To draw from the experiences of those working at the intersection of science and society, Zaringhalam joined two of her fellow graduate students, Avital Percher and Devon Collins, in creating a podcast called Science Soapbox. The podcast was an incredible opportunity to meet those who think deeply about how science can and should serve humanity. Together, they’ve interviewed thinkers from President Obama’s Science Adviser Dr. John Holdren to California Congresswoman Jackie Speier. Their conversations drove home the role of community organizing, policymaking, and advocacy in building relationships between those practicing science and those who should benefit from that science.
Zaringhalam found these conversations were happening as more scientists were waking up to the importance of bringing science back to the people. The decline of government support for research coupled with the increase in anti-science rhetoric has been a major catalyst for Zaringhalam and scientists of her generation. They understand scientists can no longer afford to isolate themselves from the societal context of their work.
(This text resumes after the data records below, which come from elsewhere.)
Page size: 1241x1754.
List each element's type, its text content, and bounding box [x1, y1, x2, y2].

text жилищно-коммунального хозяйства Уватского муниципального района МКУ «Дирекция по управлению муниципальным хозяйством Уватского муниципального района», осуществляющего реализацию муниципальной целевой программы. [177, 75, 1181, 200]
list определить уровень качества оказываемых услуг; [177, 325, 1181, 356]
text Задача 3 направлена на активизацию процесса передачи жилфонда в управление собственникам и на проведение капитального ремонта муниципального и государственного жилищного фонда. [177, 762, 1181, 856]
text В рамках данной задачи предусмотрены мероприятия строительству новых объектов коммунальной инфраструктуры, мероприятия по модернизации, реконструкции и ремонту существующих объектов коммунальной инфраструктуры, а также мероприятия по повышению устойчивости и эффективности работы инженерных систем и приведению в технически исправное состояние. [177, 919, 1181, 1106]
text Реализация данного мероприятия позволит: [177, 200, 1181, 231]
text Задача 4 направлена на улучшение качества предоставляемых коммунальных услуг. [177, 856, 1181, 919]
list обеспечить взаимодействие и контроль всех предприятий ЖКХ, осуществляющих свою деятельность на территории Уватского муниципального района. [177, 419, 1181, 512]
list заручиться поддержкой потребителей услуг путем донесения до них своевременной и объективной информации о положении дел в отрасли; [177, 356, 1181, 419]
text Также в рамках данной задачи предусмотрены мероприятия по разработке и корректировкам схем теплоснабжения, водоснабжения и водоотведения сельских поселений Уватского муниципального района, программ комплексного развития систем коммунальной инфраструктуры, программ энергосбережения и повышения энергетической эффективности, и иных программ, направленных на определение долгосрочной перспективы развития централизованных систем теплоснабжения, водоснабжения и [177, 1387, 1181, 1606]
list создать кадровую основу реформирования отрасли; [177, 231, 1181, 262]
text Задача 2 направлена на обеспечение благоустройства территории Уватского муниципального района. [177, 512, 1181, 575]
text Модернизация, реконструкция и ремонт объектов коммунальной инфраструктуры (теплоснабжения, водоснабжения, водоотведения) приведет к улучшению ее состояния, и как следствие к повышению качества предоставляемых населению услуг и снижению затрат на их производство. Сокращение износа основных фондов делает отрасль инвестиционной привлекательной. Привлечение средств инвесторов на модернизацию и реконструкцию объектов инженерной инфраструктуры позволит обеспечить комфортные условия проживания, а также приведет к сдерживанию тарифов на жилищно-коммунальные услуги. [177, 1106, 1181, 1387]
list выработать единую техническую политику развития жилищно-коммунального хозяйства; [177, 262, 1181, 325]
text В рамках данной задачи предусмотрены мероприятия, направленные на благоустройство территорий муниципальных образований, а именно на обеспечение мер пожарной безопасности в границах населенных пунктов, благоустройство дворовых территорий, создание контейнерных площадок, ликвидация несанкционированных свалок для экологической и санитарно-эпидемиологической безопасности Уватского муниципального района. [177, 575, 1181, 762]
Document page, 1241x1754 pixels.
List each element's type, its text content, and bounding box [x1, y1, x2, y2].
She also found herself face to face with the darker products of science – from the threat of nuclear war to allusions to genetic supremacy.
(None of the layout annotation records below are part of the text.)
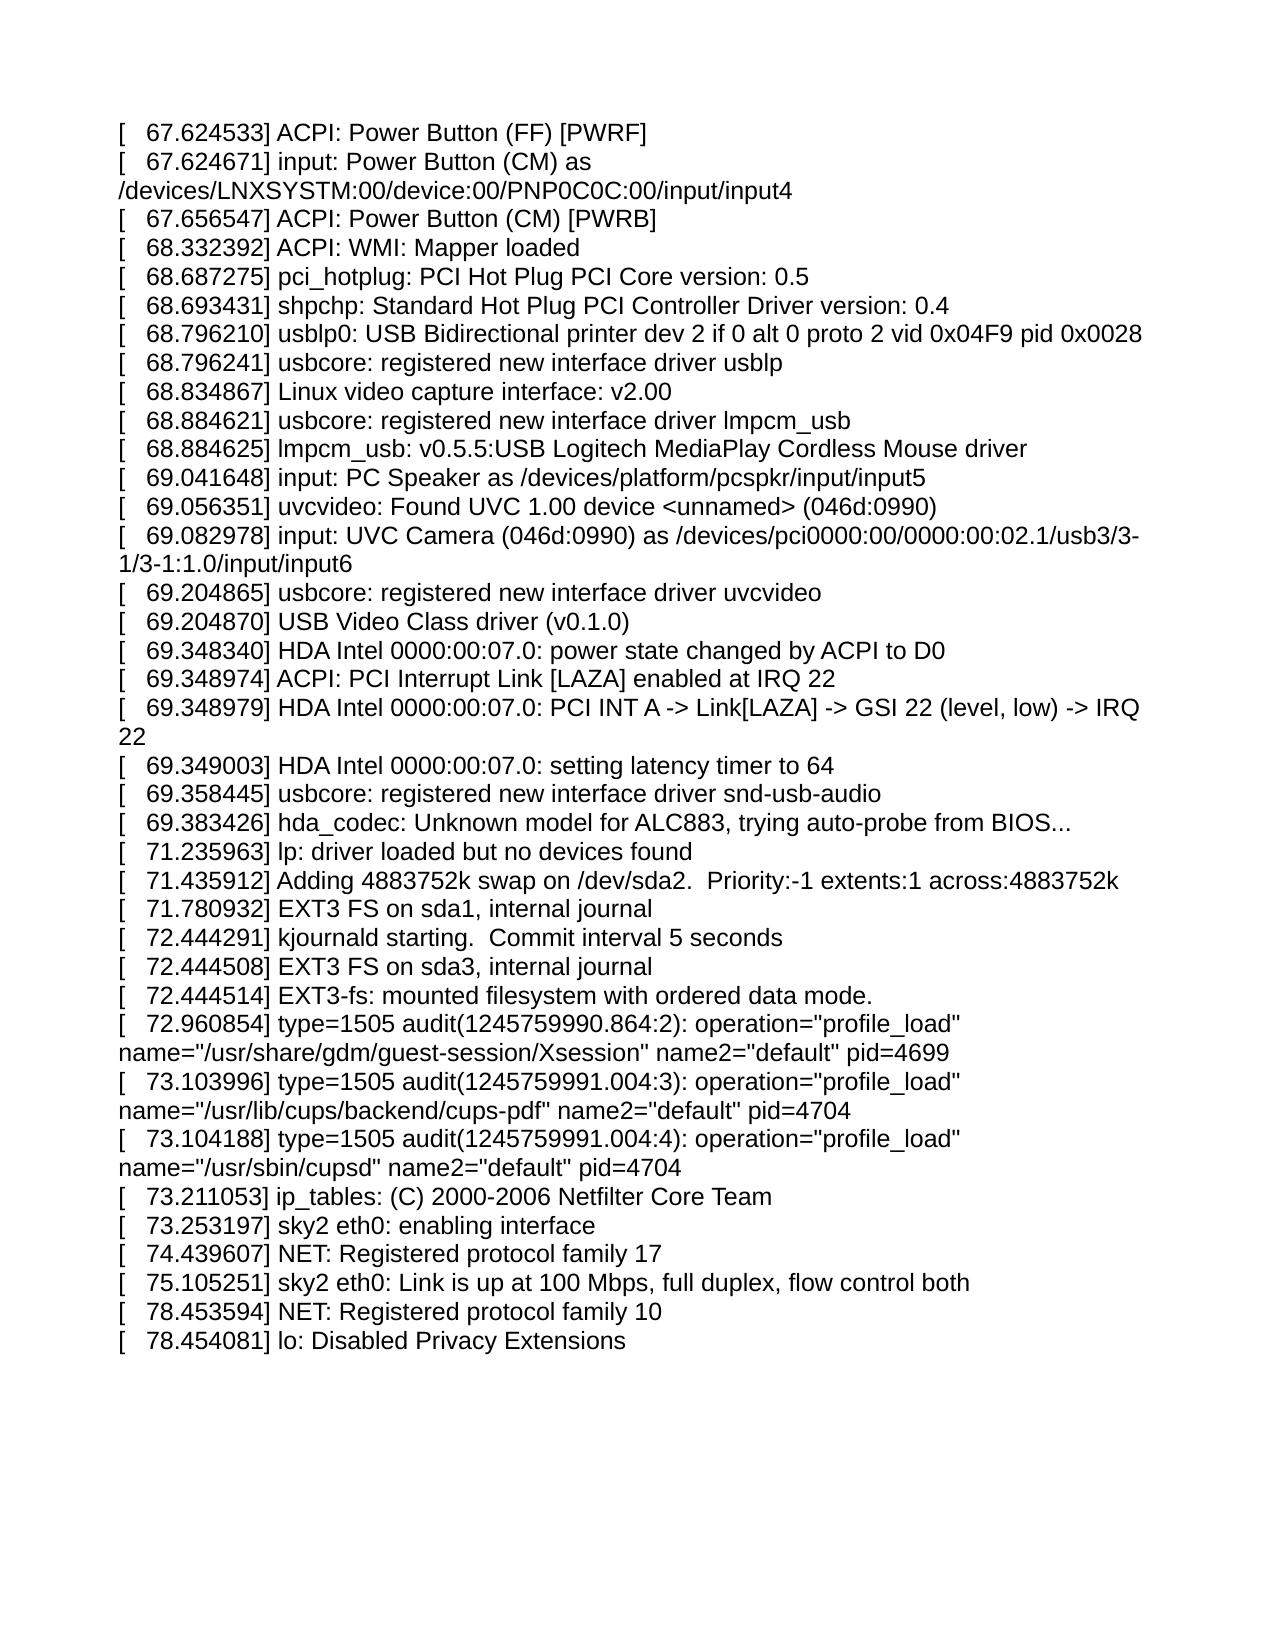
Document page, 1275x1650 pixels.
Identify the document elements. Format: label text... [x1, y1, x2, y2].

text [ 69.041648] input: PC Speaker as /devices/platform/pcspkr/input/input5 [118, 463, 1157, 492]
text [ 75.105251] sky2 eth0: Link is up at 100 Mbps, full duplex, flow control both [118, 1268, 1157, 1297]
text [ 68.796241] usbcore: registered new interface driver usblp [118, 348, 1157, 377]
text [ 78.454081] lo: Disabled Privacy Extensions [118, 1326, 1157, 1354]
text [ 69.056351] uvcvideo: Found UVC 1.00 device <unnamed> (046d:0990) [118, 492, 1157, 521]
text [ 69.383426] hda_codec: Unknown model for ALC883, trying auto-probe from BIOS... [118, 808, 1157, 837]
text [ 71.780932] EXT3 FS on sda1, internal journal [118, 894, 1157, 923]
text [ 68.884621] usbcore: registered new interface driver lmpcm_usb [118, 406, 1157, 434]
text [ 69.082978] input: UVC Camera (046d:0990) as /devices/pci0000:00/0000:00:02.1/usb3/3-1/3-1:1.0/input/input6 [118, 521, 1157, 578]
text [ 73.103996] type=1505 audit(1245759991.004:3): operation="profile_load" name="/usr/lib/cups/backend/cups-pdf" name2="default" pid=4704 [118, 1067, 1157, 1124]
text [ 68.884625] lmpcm_usb: v0.5.5:USB Logitech MediaPlay Cordless Mouse driver [118, 434, 1157, 463]
text [ 68.834867] Linux video capture interface: v2.00 [118, 377, 1157, 406]
text [ 73.253197] sky2 eth0: enabling interface [118, 1211, 1157, 1239]
text [ 67.656547] ACPI: Power Button (CM) [PWRB] [118, 204, 1157, 233]
text [ 78.453594] NET: Registered protocol family 10 [118, 1297, 1157, 1326]
text [ 73.211053] ip_tables: (C) 2000-2006 Netfilter Core Team [118, 1182, 1157, 1211]
text [ 67.624671] input: Power Button (CM) as /devices/LNXSYSTM:00/device:00/PNP0C0C:00/input/input4 [118, 147, 1157, 204]
text [ 69.204865] usbcore: registered new interface driver uvcvideo [118, 578, 1157, 607]
text [ 68.332392] ACPI: WMI: Mapper loaded [118, 233, 1157, 262]
text [ 68.687275] pci_hotplug: PCI Hot Plug PCI Core version: 0.5 [118, 262, 1157, 291]
text [ 69.204870] USB Video Class driver (v0.1.0) [118, 607, 1157, 636]
text [ 73.104188] type=1505 audit(1245759991.004:4): operation="profile_load" name="/usr/sbin/cupsd" name2="default" pid=4704 [118, 1124, 1157, 1182]
text [ 69.348979] HDA Intel 0000:00:07.0: PCI INT A -> Link[LAZA] -> GSI 22 (level, low) -> IRQ 22 [118, 693, 1157, 751]
text [ 69.358445] usbcore: registered new interface driver snd-usb-audio [118, 779, 1157, 808]
text [ 69.348974] ACPI: PCI Interrupt Link [LAZA] enabled at IRQ 22 [118, 664, 1157, 693]
text [ 74.439607] NET: Registered protocol family 17 [118, 1239, 1157, 1268]
text [ 71.435912] Adding 4883752k swap on /dev/sda2. Priority:-1 extents:1 across:4883752k [118, 866, 1157, 894]
text [ 68.796210] usblp0: USB Bidirectional printer dev 2 if 0 alt 0 proto 2 vid 0x04F9 pid 0x0028 [118, 319, 1157, 348]
text [ 72.444291] kjournald starting. Commit interval 5 seconds [118, 923, 1157, 952]
text [ 72.444514] EXT3-fs: mounted filesystem with ordered data mode. [118, 981, 1157, 1009]
text [ 72.444508] EXT3 FS on sda3, internal journal [118, 952, 1157, 981]
text [ 69.348340] HDA Intel 0000:00:07.0: power state changed by ACPI to D0 [118, 636, 1157, 664]
text [ 71.235963] lp: driver loaded but no devices found [118, 837, 1157, 866]
text [ 69.349003] HDA Intel 0000:00:07.0: setting latency timer to 64 [118, 751, 1157, 779]
text [ 68.693431] shpchp: Standard Hot Plug PCI Controller Driver version: 0.4 [118, 291, 1157, 319]
text [ 72.960854] type=1505 audit(1245759990.864:2): operation="profile_load" name="/usr/share/gdm/guest-session/Xsession" name2="default" pid=4699 [118, 1009, 1157, 1067]
text [ 67.624533] ACPI: Power Button (FF) [PWRF] [118, 118, 1157, 147]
Zaringhalam’s science communication priorities moved in turn. She began communicating less about scientific discoveries and more about science as it is practiced and applied. She sees everything from the ignorance and failure that drives progress to the less savory chapters in the history of science as opportunities to build public trust and understanding.
In the aftermath of the 2016 election, Zaringhalam found her community in the emergent grassroots organization 500 Women Scientists. She joined the leadership team, inspired by their commitment to empowering women in STEM fields to build equity into science advocacy, activism, and evidence-based policymaking. While scientists may not be able to change the culture of an entire nation overnight, they can recommit to the work of equity, inclusion, and ethics within their own institutions.
A newly minted Ph.D., Zaringhalam has moved away from the bench to step into the world of science policy, while committed to remaining a public-facing scientist. Her breadth of experiences has led her to Washington, D.C. as an AAAS Science and Technology Fellow dedicated to understanding how science should inform policymaking and as a producer for the Story Collider committed to bringing true, personal stories about science to the public. Science taught her that the best way to approach a challenge was from all angles possible with patience and persistence. She continues to carry that ethos with her through her advocacy journey.